A patient who suffered severe injuries in a motor vehicle accident was treated by his internist over a period of months with a number of different opioids.  None brought the relief the patient was seeking.  He sought increasingly higher doses of increasingly stronger medications, until, at length, he was requesting prescriptions for 100 tablets of OxyContin every four days.  The physician, suspecting drug seeking, called ProMutual Group to ask how to terminate the patient from his practice.

The patient may have been a drug seeker.  It is equally likely that he was selling the OxyContin.  However, termination should not be initiated because of a suspicion, no matter how strong.  At best, the patient was in pain and needed active pain management.  Alternatively, he may have become addicted to OxyContin, and needed referral to a detoxification program.

After ensuring that the patient no longer had a medically-related need for opioids, the physician might have confronted the patient about his requests for excessive amounts of OxyContin, shared his concern about drug dependency, and told the patient that he could not continue to prescribe the OxyContin in the quantity apparently needed to control the pain.
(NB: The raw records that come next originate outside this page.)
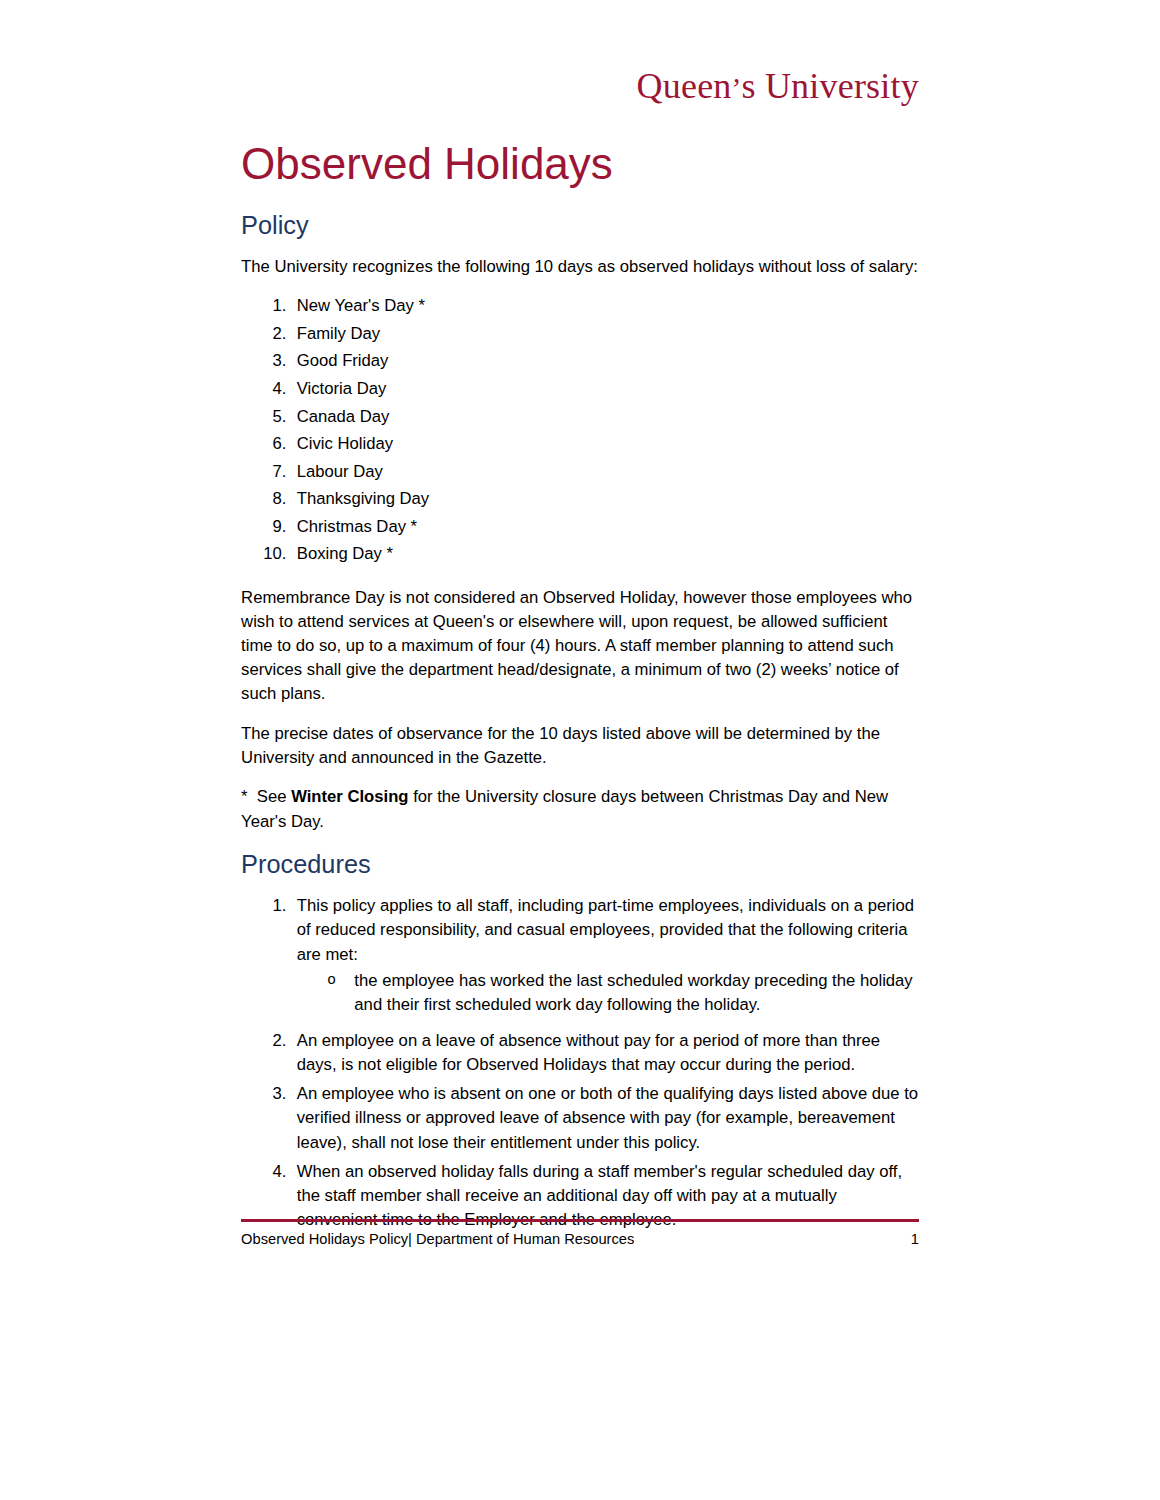Queen’s University
Observed Holidays
Policy
The University recognizes the following 10 days as observed holidays without loss of salary:
New Year's Day *
Family Day
Good Friday
Victoria Day
Canada Day
Civic Holiday
Labour Day
Thanksgiving Day
Christmas Day *
Boxing Day *
Remembrance Day is not considered an Observed Holiday, however those employees who wish to attend services at Queen's or elsewhere will, upon request, be allowed sufficient time to do so, up to a maximum of four (4) hours. A staff member planning to attend such services shall give the department head/designate, a minimum of two (2) weeks’ notice of such plans.
The precise dates of observance for the 10 days listed above will be determined by the University and announced in the Gazette.
* See Winter Closing for the University closure days between Christmas Day and New Year's Day.
Procedures
This policy applies to all staff, including part-time employees, individuals on a period of reduced responsibility, and casual employees, provided that the following criteria are met:
the employee has worked the last scheduled workday preceding the holiday and their first scheduled work day following the holiday.
An employee on a leave of absence without pay for a period of more than three days, is not eligible for Observed Holidays that may occur during the period.
An employee who is absent on one or both of the qualifying days listed above due to verified illness or approved leave of absence with pay (for example, bereavement leave), shall not lose their entitlement under this policy.
When an observed holiday falls during a staff member's regular scheduled day off, the staff member shall receive an additional day off with pay at a mutually convenient time to the Employer and the employee.
Observed Holidays Policy| Department of Human Resources 1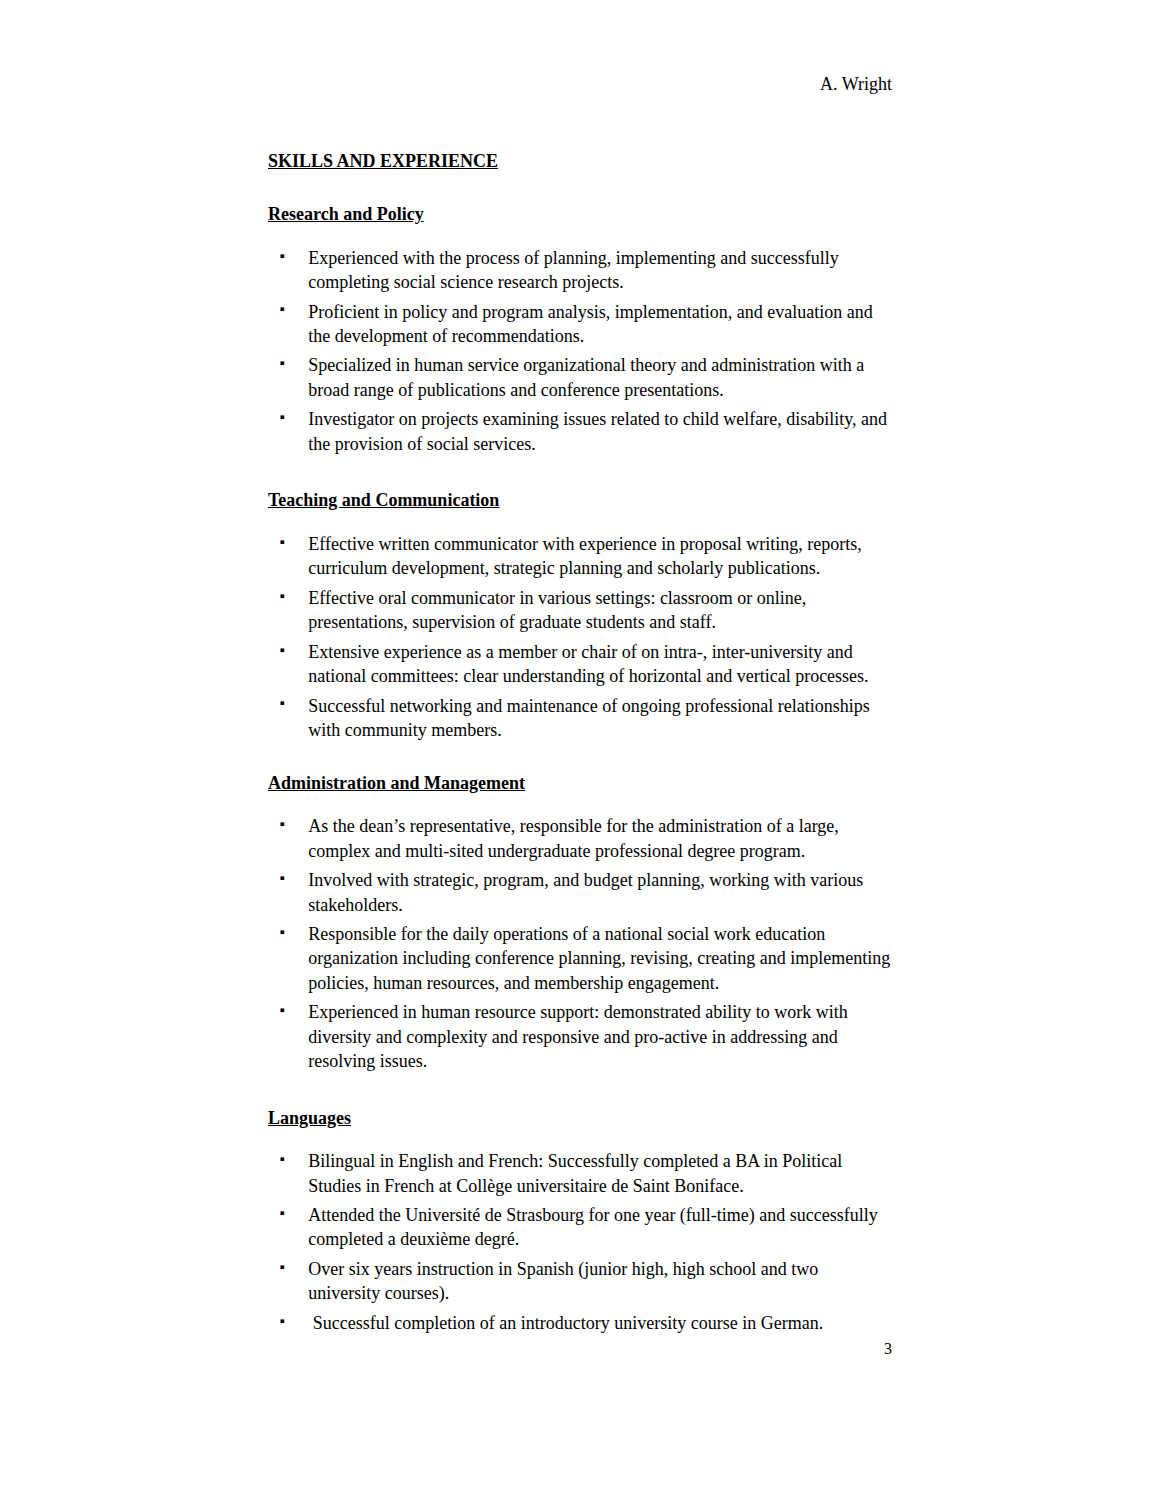A. Wright
SKILLS AND EXPERIENCE
Research and Policy
Experienced with the process of planning, implementing and successfully completing social science research projects.
Proficient in policy and program analysis, implementation, and evaluation and the development of recommendations.
Specialized in human service organizational theory and administration with a broad range of publications and conference presentations.
Investigator on projects examining issues related to child welfare, disability, and the provision of social services.
Teaching and Communication
Effective written communicator with experience in proposal writing, reports, curriculum development, strategic planning and scholarly publications.
Effective oral communicator in various settings: classroom or online, presentations, supervision of graduate students and staff.
Extensive experience as a member or chair of on intra-, inter-university and national committees: clear understanding of horizontal and vertical processes.
Successful networking and maintenance of ongoing professional relationships with community members.
Administration and Management
As the dean’s representative, responsible for the administration of a large, complex and multi-sited undergraduate professional degree program.
Involved with strategic, program, and budget planning, working with various stakeholders.
Responsible for the daily operations of a national social work education organization including conference planning, revising, creating and implementing policies, human resources, and membership engagement.
Experienced in human resource support: demonstrated ability to work with diversity and complexity and responsive and pro-active in addressing and resolving issues.
Languages
Bilingual in English and French: Successfully completed a BA in Political Studies in French at Collège universitaire de Saint Boniface.
Attended the Université de Strasbourg for one year (full-time) and successfully completed a deuxième degré.
Over six years instruction in Spanish (junior high, high school and two university courses).
Successful completion of an introductory university course in German.
3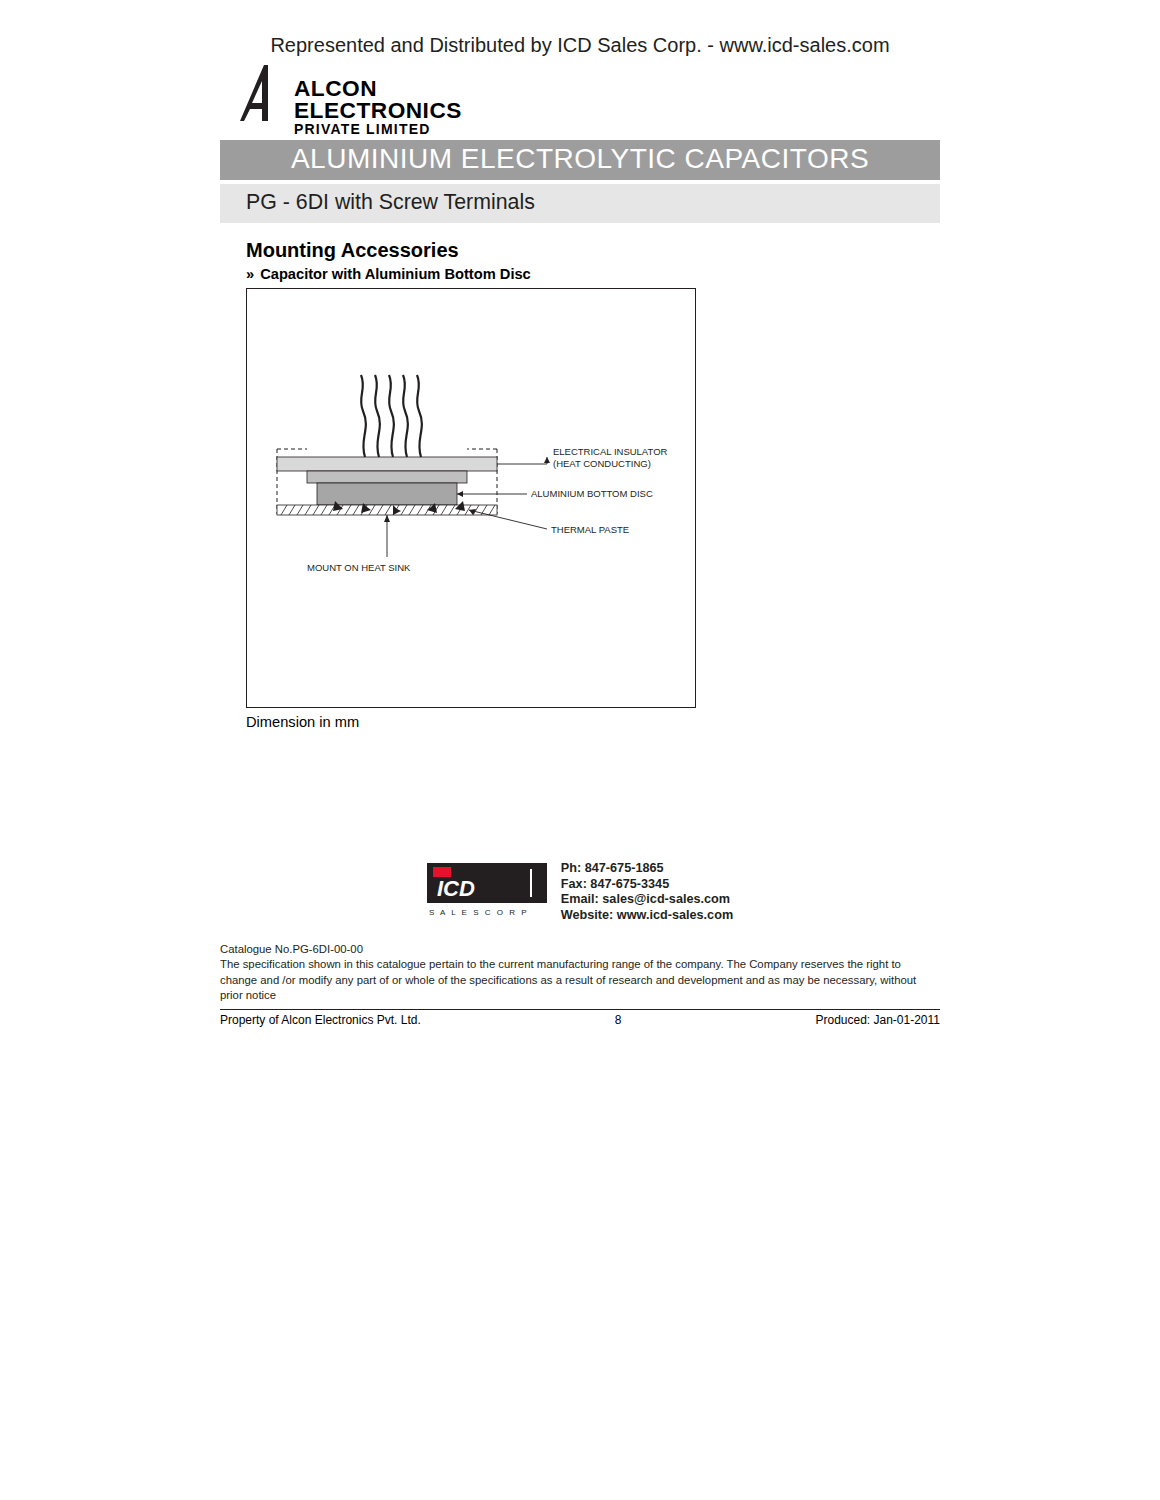Represented and Distributed by ICD Sales Corp. - www.icd-sales.com
ALCON
ELECTRONICS
PRIVATE LIMITED
ALUMINIUM ELECTROLYTIC CAPACITORS
PG - 6DI with Screw Terminals
Mounting Accessories
»Capacitor with Aluminium Bottom Disc
ELECTRICAL INSULATOR (HEAT CONDUCTING) ALUMINIUM BOTTOM DISC THERMAL PASTE MOUNT ON HEAT SINK
Dimension in mm
ICD S A L E S C O R P
Ph: 847-675-1865
Fax: 847-675-3345
Email: sales@icd-sales.com
Website: www.icd-sales.com
Catalogue No.PG-6DI-00-00
The specification shown in this catalogue pertain to the current manufacturing range of the company. The Company reserves the right to change and /or modify any part of or whole of the specifications as a result of research and development and as may be necessary, without prior notice
Property of Alcon Electronics Pvt. Ltd.
8
Produced: Jan-01-2011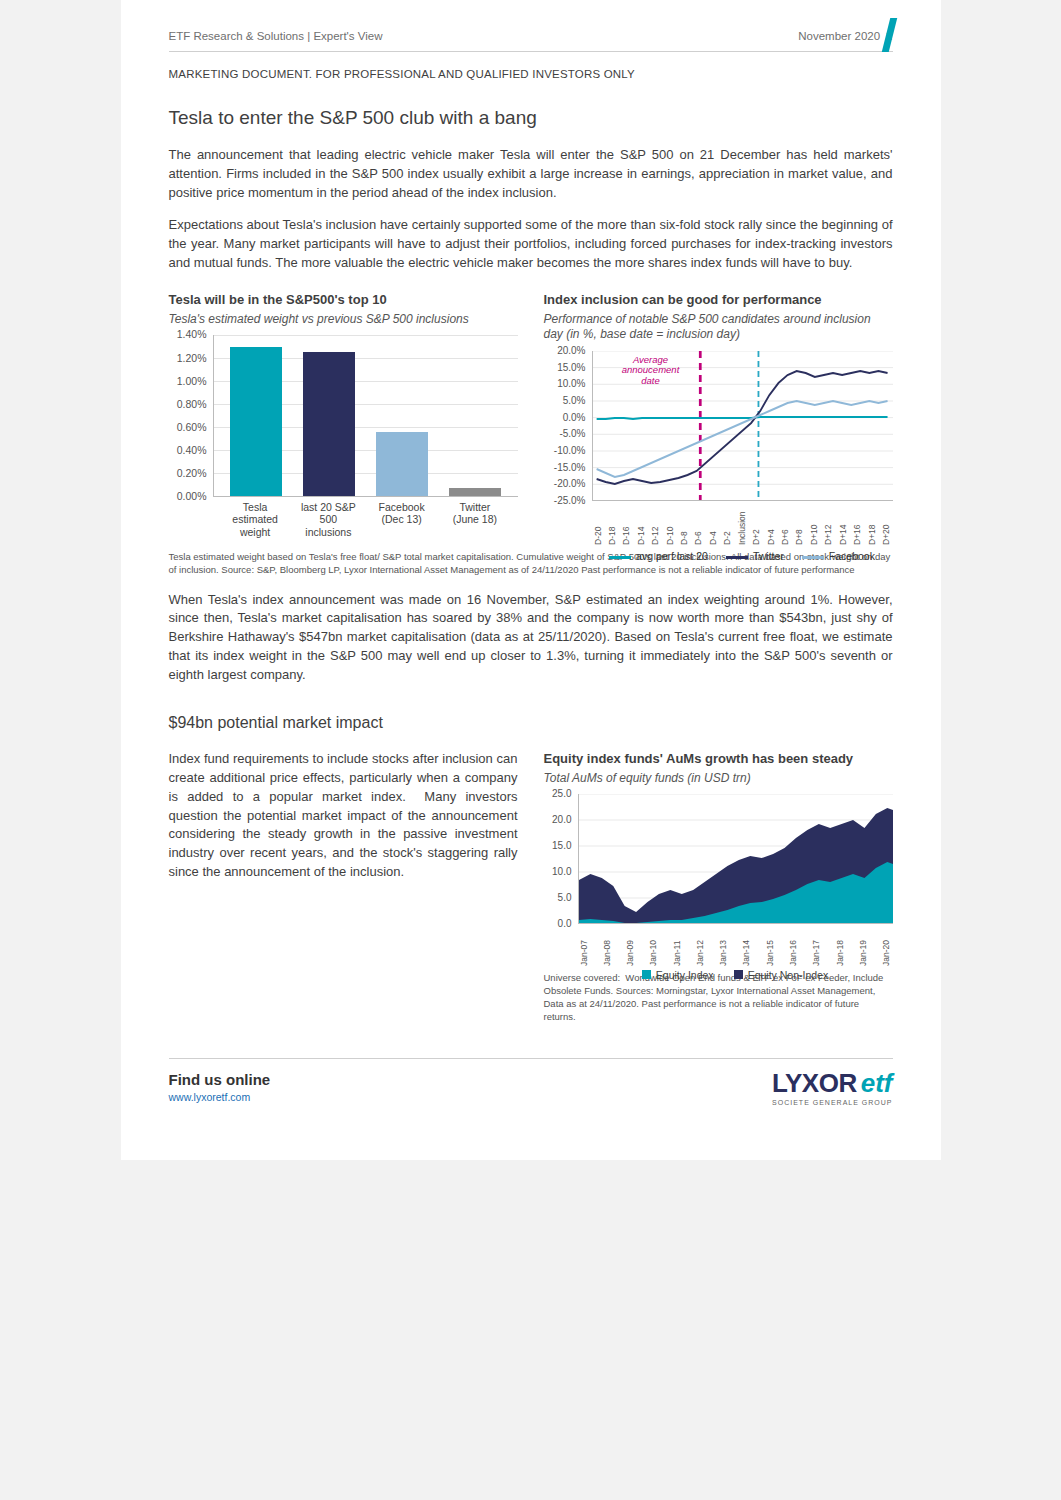ETF Research & Solutions | Expert's View
November 2020 2
MARKETING DOCUMENT. FOR PROFESSIONAL AND QUALIFIED INVESTORS ONLY
Tesla to enter the S&P 500 club with a bang
The announcement that leading electric vehicle maker Tesla will enter the S&P 500 on 21 December has held markets' attention. Firms included in the S&P 500 index usually exhibit a large increase in earnings, appreciation in market value, and positive price momentum in the period ahead of the index inclusion.
Expectations about Tesla's inclusion have certainly supported some of the more than six-fold stock rally since the beginning of the year. Many market participants will have to adjust their portfolios, including forced purchases for index-tracking investors and mutual funds. The more valuable the electric vehicle maker becomes the more shares index funds will have to buy.
Tesla will be in the S&P500's top 10
Tesla's estimated weight vs previous S&P 500 inclusions
1.40% 1.20% 1.00% 0.80% 0.60% 0.40% 0.20% 0.00%
Tesla
estimated
weight
last 20 S&P
500
inclusions
Facebook
(Dec 13)
Twitter
(June 18)
Index inclusion can be good for performance
Performance of notable S&P 500 candidates around inclusion day (in %, base date = inclusion day)
20.0% 15.0% 10.0% 5.0% 0.0% -5.0% -10.0% -15.0% -20.0% -25.0%
Average
annoucement
date
D-20 D-18 D-16 D-14 D-12 D-10 D-8 D-6 D-4 D-2 Inclusion D+2 D+4 D+6 D+8 D+10 D+12 D+14 D+16 D+18 D+20
avg perf last 20 Twitter Facebook
Tesla estimated weight based on Tesla's free float/ S&P total market capitalisation. Cumulative weight of S&P 500's last 20 inclusions. All data based on stock weight on day of inclusion. Source: S&P, Bloomberg LP, Lyxor International Asset Management as of 24/11/2020 Past performance is not a reliable indicator of future performance
When Tesla's index announcement was made on 16 November, S&P estimated an index weighting around 1%. However, since then, Tesla's market capitalisation has soared by 38% and the company is now worth more than $543bn, just shy of Berkshire Hathaway's $547bn market capitalisation (data as at 25/11/2020). Based on Tesla's current free float, we estimate that its index weight in the S&P 500 may well end up closer to 1.3%, turning it immediately into the S&P 500's seventh or eighth largest company.
$94bn potential market impact
Index fund requirements to include stocks after inclusion can create additional price effects, particularly when a company is added to a popular market index. Many investors question the potential market impact of the announcement considering the steady growth in the passive investment industry over recent years, and the stock's staggering rally since the announcement of the inclusion.
Equity index funds' AuMs growth has been steady
Total AuMs of equity funds (in USD trn)
25.0 20.0 15.0 10.0 5.0 0.0
Jan-07 Jan-08 Jan-09 Jan-10 Jan-11 Jan-12 Jan-13 Jan-14 Jan-15 Jan-16 Jan-17 Jan-18 Jan-19 Jan-20
Equity Index Equity Non-Index
Universe covered: Worldwide Open End funds & ETF ex FoF ex Feeder, Include Obsolete Funds. Sources: Morningstar, Lyxor International Asset Management, Data as at 24/11/2020. Past performance is not a reliable indicator of future returns.
Find us online www.lyxoretf.com
LYXOR etf
SOCIETE GENERALE GROUP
He could then have suggested either (a) switching to a non-opioid drug therapy, (b) helping the patient enroll in a licensed detoxification program, or (c) referring the patient to a physician specifically registered to help with the detoxification process.  He should not have tried prescribing decreasing amounts of OxyContin in an attempt to wean the patient from the drug. 

Federal statute prohibits physicians from dispensing drugs for the purpose of detoxification unless they have a separate registration or a waiver from such registration to do so.8  (See 21 U.S.C §823.)  That means that they should not prescribe a different, perhaps less potent, drug nor should they offer lessening amounts of the same drug in an attempt to wean a patient from a drug dependency or addiction.

Unless the patient had been proven to be selling the prescribed OxyContin, termination in this case should have been offered only after all other options had been offered and refused.  The termination process itself should have included assurances that the patient was obtaining the required ongoing care.  If, on the other hand, the patient was found to be engaging in criminal activities, termination could have been immediate.